Nalcı yazısına şöyle devam etti:

“Suriyeli Ermenilerin de diyaspora olduğunu hatırlayalım ve Suriye yardımlarının fitilinin Cumhurbaşkanlığı’nda yakıldığını ekleyelim, üstüne de Sabuncu’nun yazısındaki iddialar.

Şimdi tüm bunları “arka arkaya ve uç uca bir ben mi ekleyebiliyorum” diye soruyorum kendime. Kendimi bir komplo teorisyeni sanıyorum bir yandan. Ama bugüne kadar yaşananlardan bir komplo veya bir ‘bit yeniği’ olmadan bu tür açıklamalara girişilmeyeceğini bilecek kadar yaşım var ne yazık ki.

Önce Osmanlı topraklarının tamamı diyaspora oldu. Sonra oy hakkı kazanıldı sonra da ‘insani yardım’ adı altında ‘toprak altı’ siyaset yapılıyor.

Bugün Suriye’ye yapılacak olan bu yardımlarda Türkiye Cumhurbaşkanı’nın sözlerinin etki sahibi olması 2015’te Türkiye’nin diyaspora üzerinde kurmayı planladığı hükümdarlığın ilk adımlarıdır.

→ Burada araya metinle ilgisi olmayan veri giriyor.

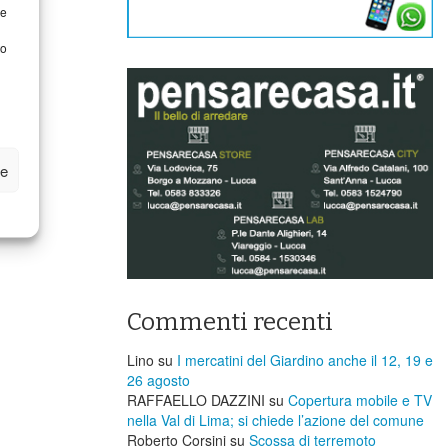
re
to
ze
Commenti recenti
Lino
su
I mercatini del Giardino anche il 12, 19 e
26 agosto
RAFFAELLO DAZZINI
su
​Copertura mobile e TV
nella Val di Lima; si chiede l’azione del comune
Roberto Corsini
su
Scossa di terremoto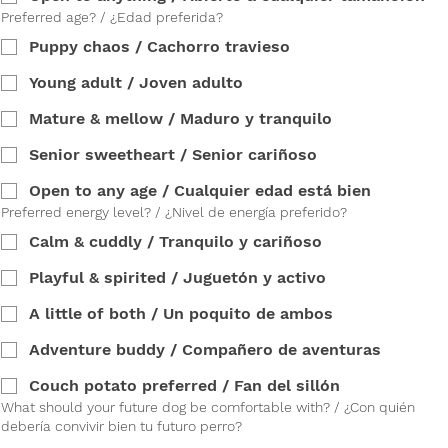
Preferred age? / ¿Edad preferida?
Puppy chaos / Cachorro travieso
Young adult / Joven adulto
Mature & mellow / Maduro y tranquilo
Senior sweetheart / Senior cariñoso
Open to any age / Cualquier edad está bien
Preferred energy level? / ¿Nivel de energía preferido?
Calm & cuddly / Tranquilo y cariñoso
Playful & spirited / Juguetón y activo
A little of both / Un poquito de ambos
Adventure buddy / Compañero de aventuras
Couch potato preferred / Fan del sillón
What should your future dog be comfortable with? / ¿Con quién
debería convivir bien tu futuro perro?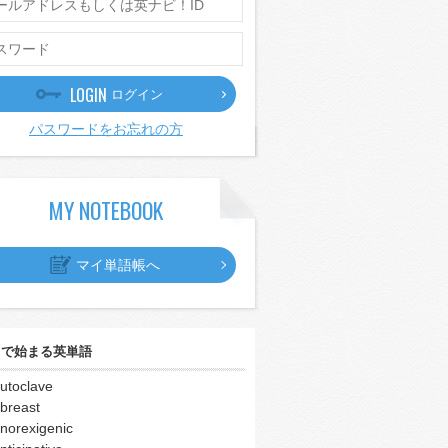
LOGIN
ログイン
パスワードをお忘れの方
MY NOTEBOOK
マイ単語帳へ
｣
で始まる英単語
utoclave
breast
norexigenic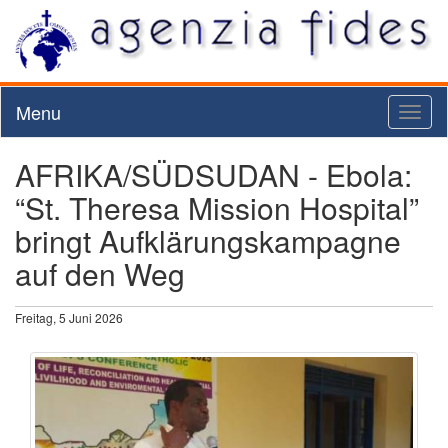
Menu
Toggl
naviga
AFRIKA/SÜDSUDAN - Ebola:
“St. Theresa Mission Hospital”
bringt Aufklärungskampagne
auf den Weg
Freitag, 5 Juni 2026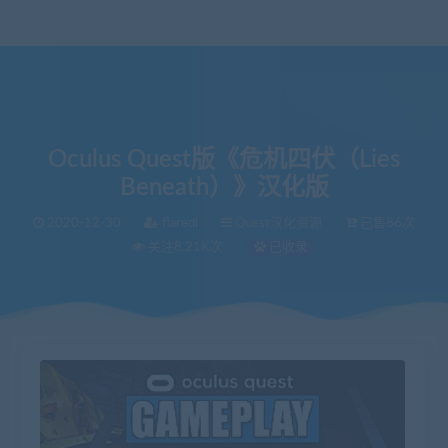
Oculus Quest版《危机四伏（Lies
Beneath）》汉化版
2020-12-30
flaredl
Quest汉化资源
已售86次
关注8.21K次
已收录
当前位置：
VR中文库
Oculus Quest版《危机四伏（Lies Beneath）》汉化版
>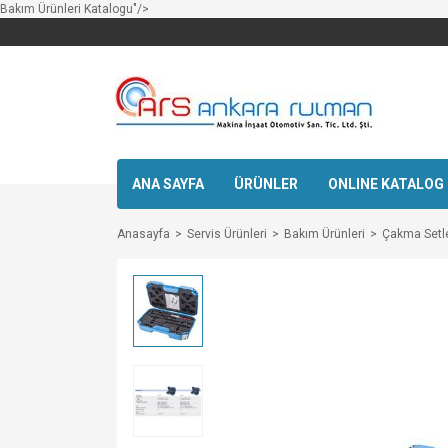
Bakım Ürünleri Katalogu"/>
ANA SAYFA
ÜRÜNLER
ONLINE KATALOG
Anasayfa
Servis Ürünleri
Bakım Ürünleri
Çakma Setle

Unutmayalım rejimler içlerine alarak eritirler muhalefetleri ve yaptıkları kötülüklerden mağdur olanları.

2011’in şu günlerinde Roboski katliamında yakınlarını yitirenlerin ailelerini devlet kurumlarında işçi, şehit ailelerini memur yapar kendine emperyal Türkiye sistemi.”